Keeping this in mind, how can you protect yourself from becoming a victim? There are a few simple steps to stay secure.
Use fraud protection services
Fraud protection services provide monitoring services and insurance plans to help mitigate the risk of identity theft. Credit monitoring alerts you when any activity on your credit report takes place. In the event of any suspicious activity taking place, you are notified and can take steps to quickly address the issue. Insurance plans protect you financially in the unfortunate event of you becoming an identity theft victim.
Be wary of phishing attacks
Fake emails that look legitimate can have links to malicious software to download spyware and malware. The thief can use this software to access your computer and send your personal information to a remote computer. The criminal can use this information to carry out identity theft. Never open any suspicious-looking email.
Use only secure web connections
It can be appealing to browse the web while having a cup of coffee in a cafe. But, keep in mind that a lot of public Wi-Fi connections are not encrypted. Tech-savvy criminals can view and exploit information that you access. Use a VPN to connect to the internet in a public location. Try not to access your bank account or make an online payment using an insecure internet connection.

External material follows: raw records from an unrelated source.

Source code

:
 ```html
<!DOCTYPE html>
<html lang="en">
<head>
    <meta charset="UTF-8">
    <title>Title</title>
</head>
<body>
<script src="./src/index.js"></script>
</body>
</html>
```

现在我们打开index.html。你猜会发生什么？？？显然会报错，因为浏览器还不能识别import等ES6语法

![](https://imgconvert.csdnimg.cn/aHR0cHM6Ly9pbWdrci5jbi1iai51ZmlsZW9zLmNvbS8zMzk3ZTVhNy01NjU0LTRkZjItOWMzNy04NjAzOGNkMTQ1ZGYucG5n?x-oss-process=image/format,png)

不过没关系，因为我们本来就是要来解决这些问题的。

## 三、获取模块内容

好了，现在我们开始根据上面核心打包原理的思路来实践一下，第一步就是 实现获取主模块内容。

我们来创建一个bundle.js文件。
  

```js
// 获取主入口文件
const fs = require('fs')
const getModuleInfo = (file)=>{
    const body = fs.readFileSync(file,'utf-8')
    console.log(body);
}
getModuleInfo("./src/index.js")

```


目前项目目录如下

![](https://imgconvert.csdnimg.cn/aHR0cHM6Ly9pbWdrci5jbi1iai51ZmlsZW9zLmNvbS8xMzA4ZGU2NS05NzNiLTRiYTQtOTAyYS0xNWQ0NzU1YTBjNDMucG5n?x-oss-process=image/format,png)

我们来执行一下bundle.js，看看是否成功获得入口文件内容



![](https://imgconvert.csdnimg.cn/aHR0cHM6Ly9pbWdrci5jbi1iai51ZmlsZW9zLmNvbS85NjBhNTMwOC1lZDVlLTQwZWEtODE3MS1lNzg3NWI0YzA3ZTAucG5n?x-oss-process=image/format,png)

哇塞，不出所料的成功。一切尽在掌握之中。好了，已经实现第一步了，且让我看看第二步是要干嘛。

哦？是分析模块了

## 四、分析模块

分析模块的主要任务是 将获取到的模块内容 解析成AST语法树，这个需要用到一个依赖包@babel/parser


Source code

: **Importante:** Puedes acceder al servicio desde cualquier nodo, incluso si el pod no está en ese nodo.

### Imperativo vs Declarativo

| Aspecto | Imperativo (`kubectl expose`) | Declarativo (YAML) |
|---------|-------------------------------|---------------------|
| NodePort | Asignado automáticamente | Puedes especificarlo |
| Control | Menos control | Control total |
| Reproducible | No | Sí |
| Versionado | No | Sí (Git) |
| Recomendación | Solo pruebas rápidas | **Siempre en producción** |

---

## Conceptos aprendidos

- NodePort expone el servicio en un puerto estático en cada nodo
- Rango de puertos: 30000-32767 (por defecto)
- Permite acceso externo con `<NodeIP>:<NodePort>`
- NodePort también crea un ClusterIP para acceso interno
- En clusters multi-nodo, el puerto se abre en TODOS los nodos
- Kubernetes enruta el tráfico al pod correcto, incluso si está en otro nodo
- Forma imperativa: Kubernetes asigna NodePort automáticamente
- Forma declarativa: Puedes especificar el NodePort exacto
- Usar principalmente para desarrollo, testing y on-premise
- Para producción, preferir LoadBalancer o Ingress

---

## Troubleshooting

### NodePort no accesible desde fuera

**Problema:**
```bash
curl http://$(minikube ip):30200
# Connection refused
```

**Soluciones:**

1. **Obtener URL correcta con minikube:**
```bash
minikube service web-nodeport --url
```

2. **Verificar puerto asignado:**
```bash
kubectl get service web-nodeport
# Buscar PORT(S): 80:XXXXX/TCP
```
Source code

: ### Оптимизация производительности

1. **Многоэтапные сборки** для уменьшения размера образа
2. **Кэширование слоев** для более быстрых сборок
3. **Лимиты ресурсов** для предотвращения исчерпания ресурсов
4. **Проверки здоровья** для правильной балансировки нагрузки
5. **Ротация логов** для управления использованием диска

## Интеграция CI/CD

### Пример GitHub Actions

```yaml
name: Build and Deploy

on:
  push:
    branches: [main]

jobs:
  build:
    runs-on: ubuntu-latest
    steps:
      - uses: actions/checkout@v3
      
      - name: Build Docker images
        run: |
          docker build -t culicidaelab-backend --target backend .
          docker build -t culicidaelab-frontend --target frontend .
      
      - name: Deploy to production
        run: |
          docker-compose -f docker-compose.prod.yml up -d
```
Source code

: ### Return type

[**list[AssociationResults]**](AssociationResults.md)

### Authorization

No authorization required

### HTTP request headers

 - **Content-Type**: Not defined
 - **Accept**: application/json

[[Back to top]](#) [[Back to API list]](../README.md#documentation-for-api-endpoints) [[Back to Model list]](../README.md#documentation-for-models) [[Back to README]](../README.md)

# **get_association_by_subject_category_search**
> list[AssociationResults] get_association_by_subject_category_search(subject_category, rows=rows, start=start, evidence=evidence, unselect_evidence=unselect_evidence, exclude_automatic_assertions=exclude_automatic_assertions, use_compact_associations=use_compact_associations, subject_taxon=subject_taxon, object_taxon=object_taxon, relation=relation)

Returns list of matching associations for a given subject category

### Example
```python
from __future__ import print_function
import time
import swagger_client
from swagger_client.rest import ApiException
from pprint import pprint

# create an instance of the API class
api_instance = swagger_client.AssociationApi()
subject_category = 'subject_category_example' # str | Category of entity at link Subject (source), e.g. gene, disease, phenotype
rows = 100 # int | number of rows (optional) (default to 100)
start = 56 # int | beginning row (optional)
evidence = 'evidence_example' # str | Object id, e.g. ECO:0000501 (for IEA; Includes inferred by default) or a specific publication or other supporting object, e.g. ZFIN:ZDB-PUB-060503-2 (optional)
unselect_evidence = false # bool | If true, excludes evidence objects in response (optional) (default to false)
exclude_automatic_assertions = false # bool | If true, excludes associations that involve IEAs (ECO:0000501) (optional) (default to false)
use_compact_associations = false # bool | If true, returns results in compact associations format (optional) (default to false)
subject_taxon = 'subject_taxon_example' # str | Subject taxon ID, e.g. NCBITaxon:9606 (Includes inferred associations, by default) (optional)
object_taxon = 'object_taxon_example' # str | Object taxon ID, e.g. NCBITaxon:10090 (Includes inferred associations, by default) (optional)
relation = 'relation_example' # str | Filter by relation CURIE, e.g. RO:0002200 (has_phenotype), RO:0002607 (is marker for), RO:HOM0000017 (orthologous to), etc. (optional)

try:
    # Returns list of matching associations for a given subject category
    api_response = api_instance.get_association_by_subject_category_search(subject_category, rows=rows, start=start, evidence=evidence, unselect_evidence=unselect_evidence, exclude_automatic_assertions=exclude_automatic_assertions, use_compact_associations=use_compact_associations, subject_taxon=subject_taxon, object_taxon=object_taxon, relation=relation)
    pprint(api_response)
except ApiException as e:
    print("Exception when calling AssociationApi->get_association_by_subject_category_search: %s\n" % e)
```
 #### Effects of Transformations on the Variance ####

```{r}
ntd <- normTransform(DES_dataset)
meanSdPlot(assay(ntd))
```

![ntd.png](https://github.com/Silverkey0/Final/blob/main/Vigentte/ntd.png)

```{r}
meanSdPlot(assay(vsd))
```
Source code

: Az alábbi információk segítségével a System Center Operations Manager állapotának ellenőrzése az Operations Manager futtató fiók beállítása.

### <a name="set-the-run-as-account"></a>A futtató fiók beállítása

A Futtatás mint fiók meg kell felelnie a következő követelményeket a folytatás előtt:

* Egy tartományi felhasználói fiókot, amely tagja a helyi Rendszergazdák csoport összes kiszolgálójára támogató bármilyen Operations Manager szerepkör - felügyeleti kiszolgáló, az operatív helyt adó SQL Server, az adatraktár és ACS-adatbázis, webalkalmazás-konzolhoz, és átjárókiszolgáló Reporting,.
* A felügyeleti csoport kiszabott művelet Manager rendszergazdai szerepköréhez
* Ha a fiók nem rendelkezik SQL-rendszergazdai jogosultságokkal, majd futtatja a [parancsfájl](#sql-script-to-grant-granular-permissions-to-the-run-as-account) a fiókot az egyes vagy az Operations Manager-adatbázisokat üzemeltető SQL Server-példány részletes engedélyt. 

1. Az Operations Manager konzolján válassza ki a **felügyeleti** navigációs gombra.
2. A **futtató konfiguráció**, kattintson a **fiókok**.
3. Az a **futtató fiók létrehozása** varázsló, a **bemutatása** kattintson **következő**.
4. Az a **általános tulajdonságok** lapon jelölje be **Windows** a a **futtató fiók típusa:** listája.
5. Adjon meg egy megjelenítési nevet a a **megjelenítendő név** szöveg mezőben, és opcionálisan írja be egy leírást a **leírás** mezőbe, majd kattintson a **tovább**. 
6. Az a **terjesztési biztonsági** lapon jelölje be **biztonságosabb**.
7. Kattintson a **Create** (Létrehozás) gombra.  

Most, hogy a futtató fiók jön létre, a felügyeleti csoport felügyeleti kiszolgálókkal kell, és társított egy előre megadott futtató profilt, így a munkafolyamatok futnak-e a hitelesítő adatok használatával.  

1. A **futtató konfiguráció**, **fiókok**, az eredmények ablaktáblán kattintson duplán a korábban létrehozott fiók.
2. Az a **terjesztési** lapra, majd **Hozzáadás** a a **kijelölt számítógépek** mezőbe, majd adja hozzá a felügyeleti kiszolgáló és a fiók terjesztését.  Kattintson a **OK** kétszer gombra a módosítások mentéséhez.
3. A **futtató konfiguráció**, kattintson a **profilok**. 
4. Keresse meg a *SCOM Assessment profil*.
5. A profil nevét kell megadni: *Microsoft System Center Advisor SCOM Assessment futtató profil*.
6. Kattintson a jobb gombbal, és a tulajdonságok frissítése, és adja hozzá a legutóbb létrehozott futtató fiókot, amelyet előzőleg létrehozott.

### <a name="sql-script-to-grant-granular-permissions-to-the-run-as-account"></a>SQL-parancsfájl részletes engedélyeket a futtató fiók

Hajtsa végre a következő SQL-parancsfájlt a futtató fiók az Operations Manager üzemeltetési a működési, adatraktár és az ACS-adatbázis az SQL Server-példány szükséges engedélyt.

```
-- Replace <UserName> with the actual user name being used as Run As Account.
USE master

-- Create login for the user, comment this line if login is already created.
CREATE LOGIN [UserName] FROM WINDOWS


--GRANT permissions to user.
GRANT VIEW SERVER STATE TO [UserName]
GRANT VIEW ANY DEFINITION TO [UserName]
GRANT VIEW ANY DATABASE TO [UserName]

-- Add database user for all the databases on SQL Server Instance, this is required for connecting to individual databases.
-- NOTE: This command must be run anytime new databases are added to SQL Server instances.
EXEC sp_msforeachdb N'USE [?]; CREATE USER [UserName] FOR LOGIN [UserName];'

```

Protect yourself online at home
Take steps to update your computer operating system software regularly. Install licensed antivirus software in conjunction with a firewall. If you have a home wireless network, then encrypt it to ensure that it is secure. Use your credit cards and debit cards only on websites that offer secure transactions, i.e., make sure that there is an “HTTPS” instead of an “HTTP” before the URL
Enable two-factor authentication
Two-factor authentication is a security mechanism where users provide two separate authentication factors for verification and access to their online accounts. It makes it more difficult for criminals to access user devices and online accounts since just knowing the user password does not give them access.
Be careful of what you post on Social Media
Oversharing your information on social media can let criminals get access to your personal information. Turn off geotags on posts and photos that you upload on Instagram or Facebook. Do not share details of an upcoming vacation as that may leave you vulnerable to a burglary. Before you post any photos online, check to ensure that you are not sharing any personal information like your address, date of birth, or your phone number. Access to such information can allow criminals to try and steal your identity.
By following the steps above, you can reduce the risk of identity theft. However, if you do become a victim despite these precautions, you must act immediately. Contact all financial institutions that you have a relationship with and file a report with the police.